Capacity, quasi-local mass, and singular fill-ins

TL;DR

This paper establishes new inequalities linking boundary capacity and quasi-local mass in asymptotically flat 3-manifolds, introduces singular fill-ins with potential independent interest, and provides novel characterizations of Schwarzschild manifolds.

Contribution

It introduces new inequalities relating boundary capacity and quasi-local mass, and explores singular fill-ins with nonnegative scalar curvature, offering fresh insights into Schwarzschild manifolds.

Findings

Derived inequalities connecting boundary capacity and quasi-local mass.

Introduced singular fill-ins with nonnegative scalar curvature.

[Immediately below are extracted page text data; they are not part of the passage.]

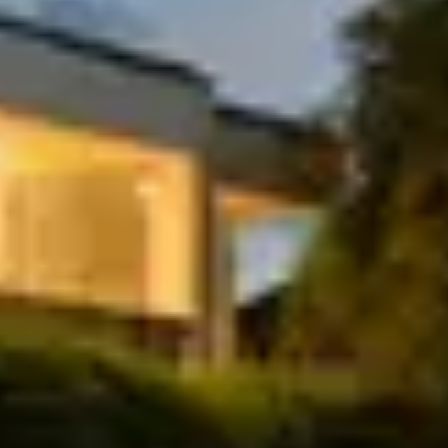
Include a breakfast style meal as one of your
meals
Include a whey or vegan protein shake
Chat with our team
TAILORED TO YOU
Choose your daily calories: lean, maintain,
or build muscle—your goals, your plan.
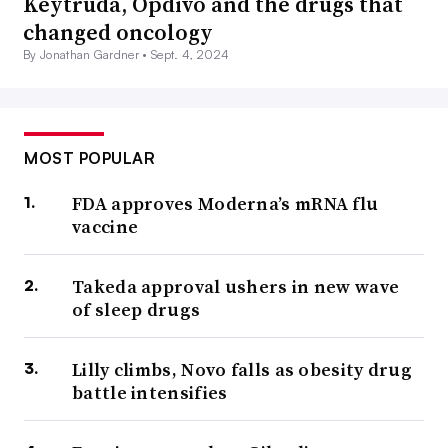
Keytruda, Opdivo and the drugs that
changed oncology
By Jonathan Gardner •
Sept. 4, 2024
MOST POPULAR
FDA approves Moderna’s mRNA flu
vaccine
Takeda approval ushers in new wave
of sleep drugs
Lilly climbs, Novo falls as obesity drug
battle intensifies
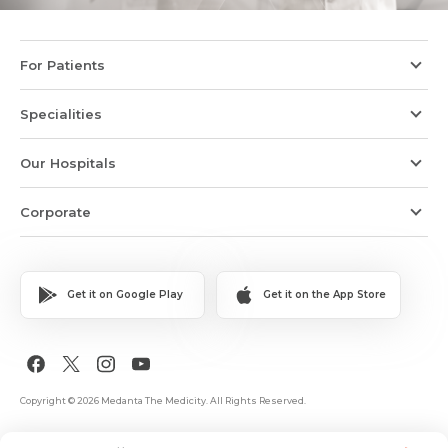
For Patients
Specialities
Our Hospitals
Corporate
Get it on Google Play
Get it on the App Store
Copyright © 2026 Medanta The Medicity. All Rights Reserved.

Provided new variational characterizations of Schwarzschild manifolds.

Abstract

We derive new inequalities between the boundary capacity of an asymptotically flat 3-manifold with nonnegative scalar curvature and boundary quantities that relate to quasi-local mass; one relates to Brown--York mass and the other is new. We argue by recasting the setup to the study of mean-convex fill-ins with nonnegative scalar curvature and, in the process, we consider fill-ins with singular metrics, which may have independent interest. Among other things, our work yields new variational characterizations of Riemannian Schwarzschild manifolds and new comparison results for surfaces in them.